### ОТРЫВОК ДОКУМЕНТА

Разумеется, условия, в которые он поставлен, подвергают эту его черту серьезнейшим испытаниям. Его самооговоры свидетельствуют о его духовной усталости, но не о желании достичь вожделенной цели любыми средствами. Я говорю сейчас даже не о том, что он ужаснулся самой возможности отравить отца или не снял шлема с поверженного противника. Но то, что он не захочет больше иметь дело ни с жидом, ни с его деньгами, хотя имеет крайнюю в них нужду, доказывает его очевидную бескомпромиссность характера. То, что на свою просьбу дать ему вина он не просто услышит от слуги Ивана: “Вечор я снес последнюю бутылку/Больному кузнецу”, но подтвердит, что это было сделано с его ведома: “Да, помню, знаю...”, – знак характера человека, неравнодушного к несчастию других, готового поделиться с ними последним.

В конце концов он и вопрос о полагающемся ему, как рыцарю, содержании от отца хочет решить в строгих рамках закона, который в Средние века (и в пушкинской трагедии) олицетворял правитель:

...пойду искать управы

У герцога: пускай отца заставят

Меня держать как сына, не как мышь,

Рожденную в подполье.

Конечно, не случайно, что после этих слов Альбера, заканчивающих I сцену, следует сцена II, обозначенная Пушкиным как “Подвал”: в бароновом подполье обитают не голодные мыши.

Правда, зная об отцовском золоте, Альбер вряд ли догадывается, где барон его скрывает. “Подвал мой тайный”, – называет свое хранилище барон, и текст “Скупого Рыцаря” не оставляет сомнений, что Альбер даже не пытался обнаружить отцовский тайник: для чего ему это нужно?

Но тот же текст пушкинской трагедии показывает, что барон прячет свои “заветные сундуки” прежде всего именно от сына, с которым не ощущает никакого родства. Недаром, спустившись в подвал, дождавшись наконец-то сладостного момента высыпать в сундук очередную горсточку золота, которое собирает, как гном, – дублон к дублону, испытывая при виде своего богатства такое духовное возбуждение, что произнесет длиннющий монолог – на целую сцену – на 118 стихов, причем не все из них “белые”:

Послушна мне, сильна моя держава;

В ней счастие, в ней честь моя и слава! –

самой обретенной рифмой показывая, что достиг наконец полной гармонии с миром, барон на рифме же и поскользнется, едва только вспомнит, кому должен оставить свою державу:

Я царствую – но кто вослед за мной

Приимет власть над нею? Мой наследник!

Безумец, расточитель молодой,

Развратников разгульных собеседник! –

потому что сразу же после этих слов рифма из речи барона исчезнет, чтобы уже никогда больше не появляться.

######
### СОБРАННЫЕ ДАННЫЕ

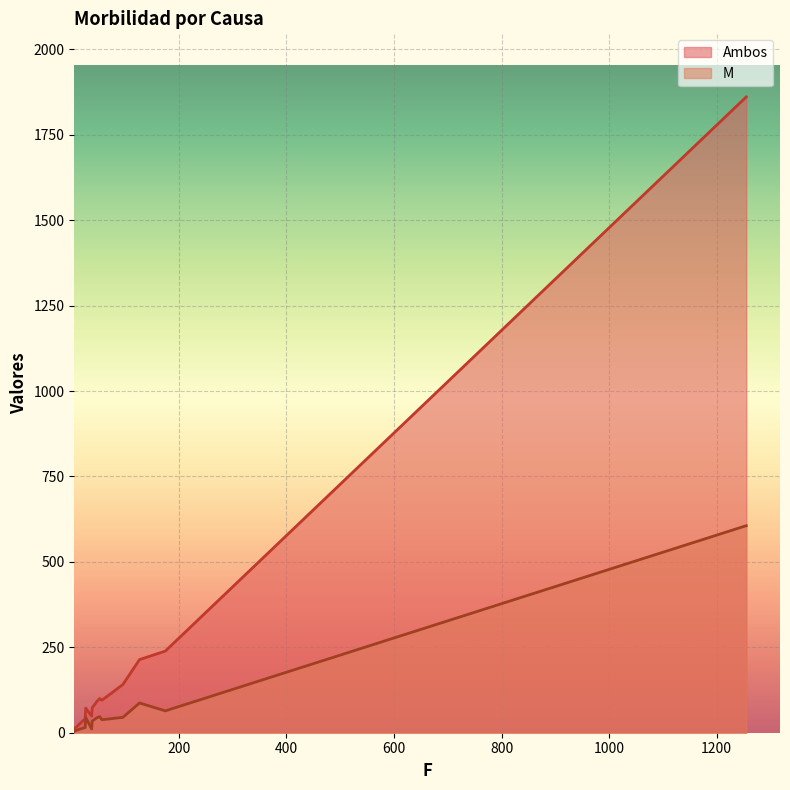

Which series has the widest spread of values?

Ambos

######

## ЧТО ТРЕБУЕТСЯ
A: Ответьте на вопросы по отрывку о «Скупом рыцаре»:
(i) Кому, по словам слуги Ивана, была отнесена последняя бутылка вина?
(ii) Как Пушкин обозначил сцену II?
(iii) Из скольких стихов состоит монолог барона в подвале?
B: Переведите на английский язык следующее предложение из отрывка о «Скупом рыцаре»: «Конечно, не случайно, что после этих слов Альбера, заканчивающих I сцену, следует сцена II, обозначенная Пушкиным как “Подвал”: в бароновом подполье обитают не голодные мыши».
C: Продолжите отрывок о «Скупом рыцаре», начав сразу после его последнего предложения.
Для работы с текстом данные не понадобятся.

## ОТВЕТЫ ПО НОМЕРАМ
A:
(i) Больному кузнецу.
(ii) «Подвал».
(iii) Из 118 стихов.

B: Of course, it is no accident that these words of Albert's, which close Scene I, are followed by Scene II, which Pushkin designated as "The Cellar": it is not hungry mice that dwell in the baron's underground.

C:
Вряд ли можно согласиться с Д. П. Якубовичем в том, что “белый стих трагедии именно в момент ее апофеоза превращается в стих рифмованный”, потому что вряд ли справедливо объявлять апофеозом трагедии пребывание барона возле своих сундуков, которые он отпер, поставил перед каждым по горящей свече и упивается блеском золота, воображая себя неким властелином мира. Ведь не трагедия прославляет здесь своего героя, а он - себя сам. Он охвачен эйфорией, очень, кстати, недолгой, как недолго и непрочно его чувство гармонического единения с миром, которое сообщает барону накопленное им золото и которое то же золото отнимает у барона, напоминая о наследнике.

Потому и исчезает из его речи рифма, что гармонические связи барона с миром обрываются чуть ли не сразу же после их возникновения.

Конечно, то, что они вообще у него возникают, доказывает, что барон способен пусть ненадолго, но взаправду утвердиться в собственном ощущении: “Я царствую...” Его, кстати, и зовут Филиппом - весьма распространенным в августейших семьях именем. Но сколько отвлекающих обстоятельств поджидают барона на пути к его сладостному ощущению собственного всемогущества! И сколько потащат вниз, не давая ему толком утвердиться на троне! И о тех, и о других он расскажет в своем длинном монологе, раскрывая и собственную низость, позволяющую ему отбирать у людей последнее или не брезговать краденым, и собственную скупость, которой он, урожденный рыцарь, перещеголял даже презренного жида Соломона, и его стойкую неприязнь, нелюбовь к сыну, которого он в том же монологе уличит в ужасающем, с его точки зрения, грехе – мотовстве будущего наследства и в связи с этим вознесет к небу стонущее, чаемое, но несбыточное:

...о, если б из могилы

Придти я мог, сторожевою тенью

Сидеть на сундуке и от живых

Сокровища мои хранить как ныне!..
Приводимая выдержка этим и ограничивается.